Epoch: [1][20577/20578] Time 0.761 Data 0.001 Loss 136.7847
Epoch: [1][20578/20578] Time 0.761 Data 0.001 Loss 157.6949
Traceback (most recent call last):
File "train.py", line 401, in
trainer.run(train_loader, args.config.training.num_epochs)

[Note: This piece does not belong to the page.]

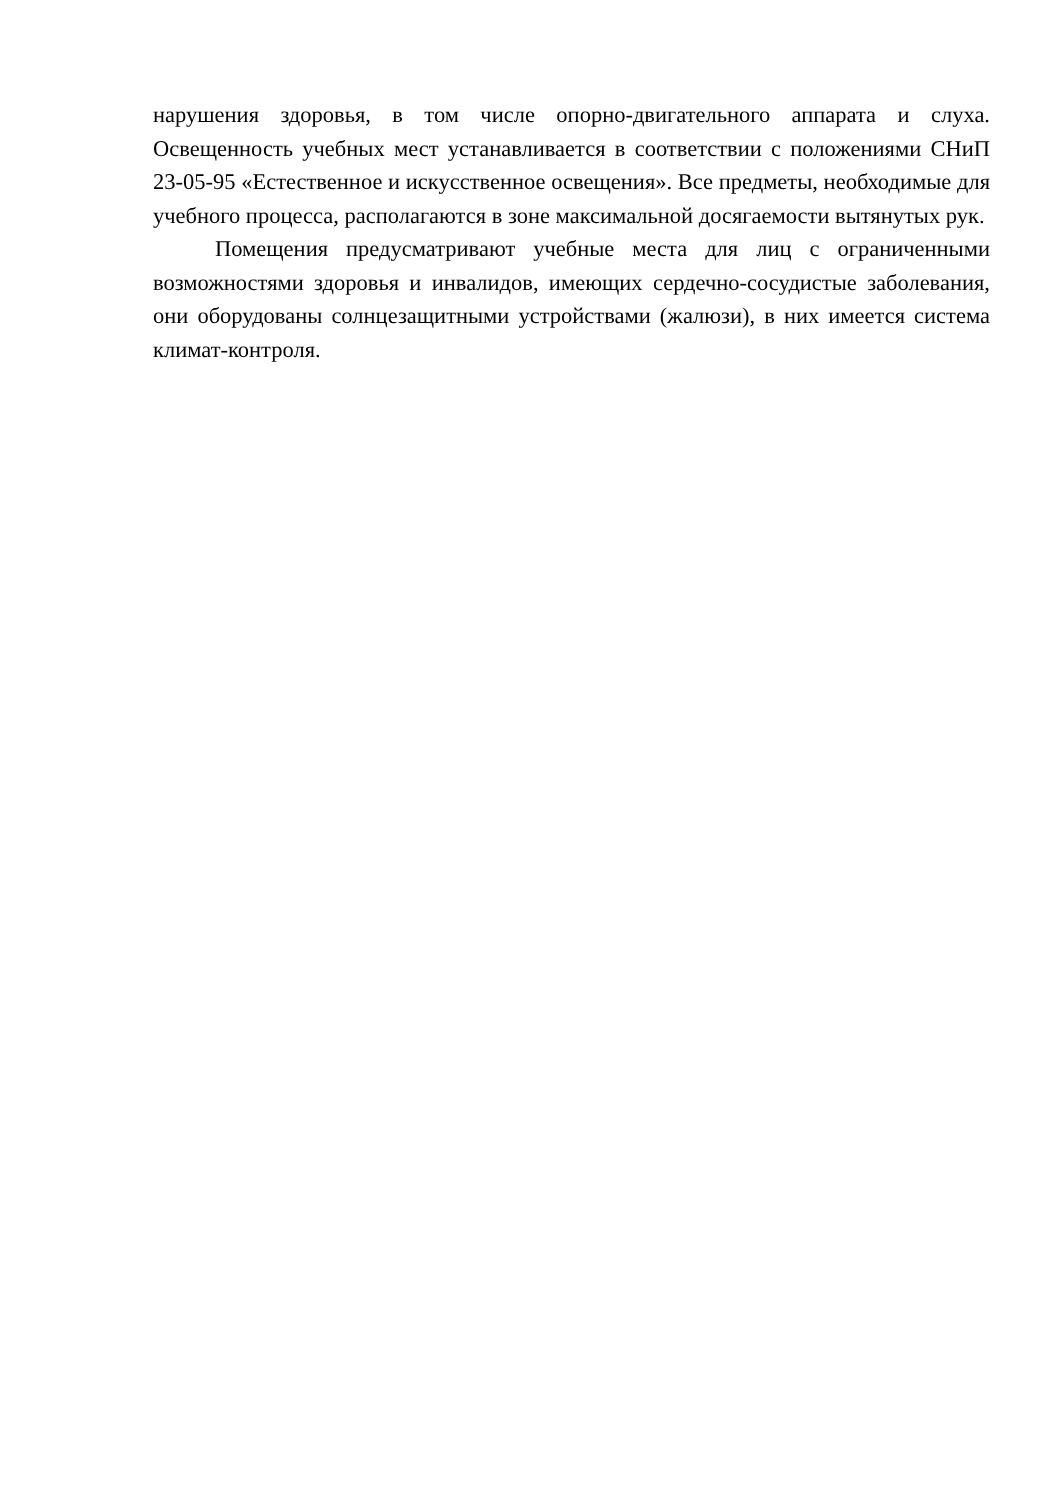нарушения здоровья, в том числе опорно-двигательного аппарата и слуха. Освещенность учебных мест устанавливается в соответствии с положениями СНиП 23-05-95 «Естественное и искусственное освещения». Все предметы, необходимые для учебного процесса, располагаются в зоне максимальной досягаемости вытянутых рук.
Помещения предусматривают учебные места для лиц с ограниченными возможностями здоровья и инвалидов, имеющих сердечно-сосудистые заболевания, они оборудованы солнцезащитными устройствами (жалюзи), в них имеется система климат-контроля.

File "/usr/local/lib/python3.6/dist-packages/pytorch_ignite-0.1.2-py3.6.egg/ignite/engine/engine.py", line 326, in run
File "/usr/local/lib/python3.6/dist-packages/pytorch_ignite-0.1.2-py3.6.egg/ignite/engine/engine.py", line 291, in _handle_exception
File "/usr/local/lib/python3.6/dist-packages/pytorch_ignite-0.1.2-py3.6.egg/ignite/engine/engine.py", line 317, in run
File "/usr/local/lib/python3.6/dist-packages/pytorch_ignite-0.1.2-py3.6.egg/ignite/engine/engine.py", line 226, in _fire_event
File "train.py", line 269, in log_epoch
evaluator.run(train_loader)
File "/usr/local/lib/python3.6/dist-packages/pytorch_ignite-0.1.2-py3.6.egg/ignite/engine/engine.py", line 326, in run
File "/usr/local/lib/python3.6/dist-packages/pytorch_ignite-0.1.2-py3.6.egg/ignite/engine/engine.py", line 291, in _handle_exception
File "/usr/local/lib/python3.6/dist-packages/pytorch_ignite-0.1.2-py3.6.egg/ignite/engine/engine.py", line 313, in run
File "/usr/local/lib/python3.6/dist-packages/pytorch_ignite-0.1.2-py3.6.egg/ignite/engine/engine.py", line 280, in _run_once_on_dataset
File "/usr/local/lib/python3.6/dist-packages/pytorch_ignite-0.1.2-py3.6.egg/ignite/engine/engine.py", line 291, in _handle_exception
File "/usr/local/lib/python3.6/dist-packages/pytorch_ignite-0.1.2-py3.6.egg/ignite/engine/engine.py", line 273, in _run_once_on_dataset
File "/usr/local/lib/python3.6/dist-packages/pytorch_ignite-0.1.2-py3.6.egg/ignite/engine/engine.py", line 226, in _fire_event
File "/usr/local/lib/python3.6/dist-packages/torch/autograd/grad_mode.py", line 43, in decorate_no_grad
return func(*args, **kwargs)
File "/usr/local/lib/python3.6/dist-packages/pytorch_ignite-0.1.2-py3.6.egg/ignite/metrics/metric.py", line 65, in iteration_completed
File "/home/navar/savoz/aes-lac-2018/codes/metrics.py", line 17, in update
self.metrics[i].update(output)
File "/home/navar/savoz/aes-lac-2018/codes/metrics.py", line 46, in update
out, targets, out_sizes, target_sizes = output
ValueError: too many values to unpack (expected 4)
A turn-around, not a solution:
I just realized the --checkpoint argument is not working. I am using --checkpoint-per-batch instead.
The model saves fine at the end of each batch, and the code brokes at the end of the training.